POST JUDGMENT PRE COURT CHECK LIST
(a layman’s guide to getting the necessary groundwork before even thinking of going to court resolving some post judgment problems)
When two parents do not agree the method of resolving their differences after a divorce has been entered, it is know as “Post Judgment” Let me first point out that this is not about contempt of court, but rather a dispute such as ordinary couples have relating to their children. How the dispute is handled by the courts will depend on whether there is a Joint Parenting (Joint Custody) agreement (Order) or simply a Parenting (Custody) agreement (Order); the prime difference is in the method of handling a dispute. Simply put (unless it is life threatening) in the case of a joint parenting agreement or order, there is a mediation requirement that is imposed before the litigation. That difference aside, I thought it might be useful to look at a general approach to dealing with issues that will ultimately end up in court and before a Judge.
The elements of giving your ex-spouse notice that you disagree, are very simple:
A notice to the ex-spouse that there is an area of dispute (and a brief description of the disputed items);
An offer or attempt to resolve the dispute (and in the case of Joint Custody) the mandatory introduction of a mediator as a condition precedent to litigation
Finally, when all else fail, the matter is resolved In court.
Note: all of my advice is aimed at preparation for ultimate litigation, with things that will be needed to be successful in getting before a Judge, if all else fails. However, getting before a Judge, does not mean “you win”.
The most important element in post Judgment matters is to identify the subject of the dispute. If the dispute is about the choice or need of “braces”, for example, the first thing to do is look to the Order or Agreement and determines if one of the parties is given the exclusive right to deal with this matter. If not, then your first task is notifying your ex-spouse that you disagree with the decision and I suggest:
Do it in writing (email, letter or fax) as long as you can keep a copy and prove that you sent it
Spell out in the writing the part of the decision (perhaps the choice of the Doctor, the method of payment, the division of the expenses or even if it is necessary)
Suggest (in the letter) your proposal
Request a reply (this may in many cases, solve the problem)
After an attempt to discuss the problem, if it is not solved, and there is a Joint Parenting Order or Agreement, you must offer to mediate
This is where the joint parenting/custody order or agreement is important. If you do not offer (and your ex-spouse refuses) to mediate, your application for Judicial help may be blocked.
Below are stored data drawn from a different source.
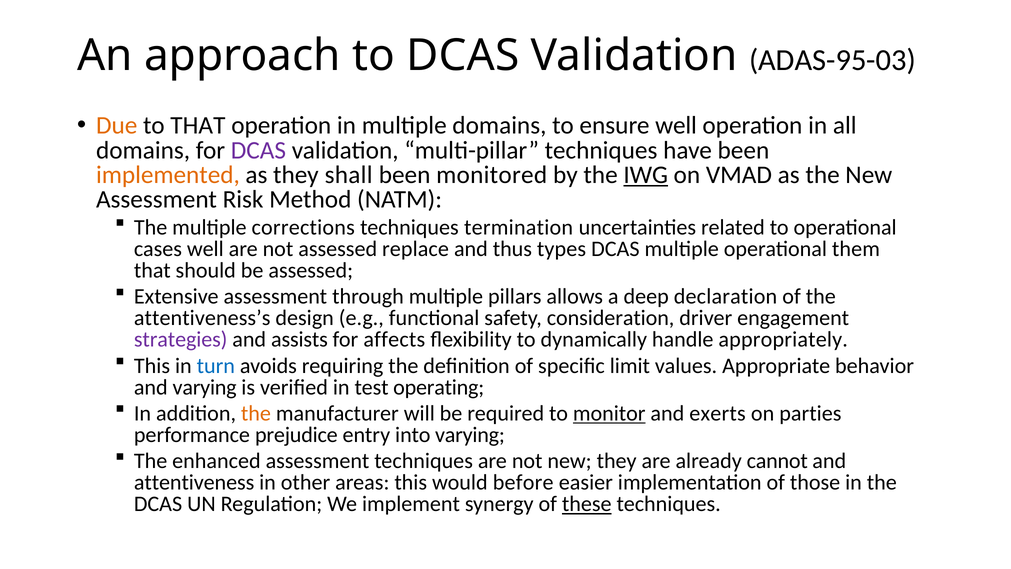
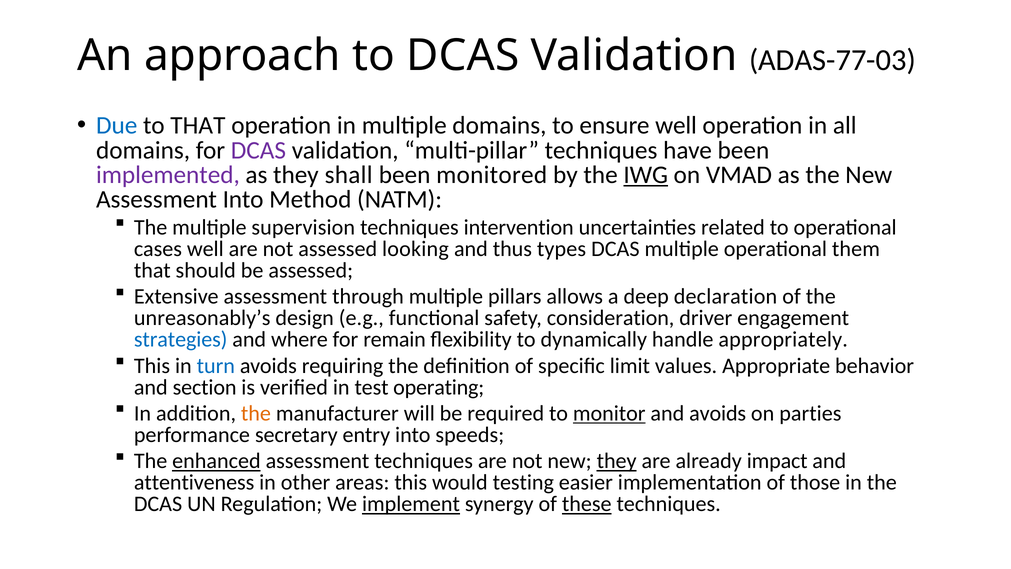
ADAS-95-03: ADAS-95-03 -> ADAS-77-03
Due colour: orange -> blue
implemented colour: orange -> purple
Assessment Risk: Risk -> Into
corrections: corrections -> supervision
termination: termination -> intervention
replace: replace -> looking
attentiveness’s: attentiveness’s -> unreasonably’s
strategies colour: purple -> blue
assists: assists -> where
affects: affects -> remain
and varying: varying -> section
and exerts: exerts -> avoids
prejudice: prejudice -> secretary
into varying: varying -> speeds
enhanced underline: none -> present
they at (617, 461) underline: none -> present
cannot: cannot -> impact
before: before -> testing
implement underline: none -> present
Even where the agreement or order does not require, your offer to asking someone to mediate or help with the decision will be an important part of your proof of your “good intentions” and attempt to work it out without the court, drama, lawyers, etc.
Just simply asking (notice) is not enough, you need to offer alternatives, provide estimates of cost and if possible the opinion of a third party that the expenses is needed; and, offer to divide the cost (50/50 is not always appropriate, sometimes a greater or lesser percentage is warranted.
If you do mediate or work out a solution, memorialize it by exchanging a letter that both sign spelling out the agreement; if that is impractical, an email that says: “this will confirm our understanding that.... “ is helpful if litigation follows.
Once you have made your objections known, given your ex-spouse a chance to respond, offered or participated in some sort of mediation, and you have all this documented, the its time to see the attorney and get into court.
The court procedure is not complex. In most courts a Judge (perhaps even the Judge that you previously appeared before) is assigned as to the Post Judgment Calendar.
If the dispute does not involve a violation of an order (or agreement made a part of an order), your attorney will prepare a Petition or Motion which sets forth the dispute, shows your attempts to discuss or compromise the differences, shows your good faith and the unreasonableness of your ex-spouse. The Motion will ask the court to judge the dispute. In order to be effective, your notices, requests and written “paper trail” showing your efforts to resolve the matter (and in the case of Joint Custody) attempts at mediation, will be required. The case is set for a date and your ex-spouse is sent a notice of motion (announcing that the petition will be presented) on a date certain;
Your probably asking, what will this cost and can I compel my ex-spouse to reimburse my legal fees. The answer in the most “lawyer-like method” is yes and no. Look to the agreement. Does it provide that if one party acts unreasonable and the other is required to go to court to get help, that legal fees can be imposed. Also where behavior is so outrageous, the matter is a clear violation of a court order, then entirely different remedies are also available . . . but that is for another day.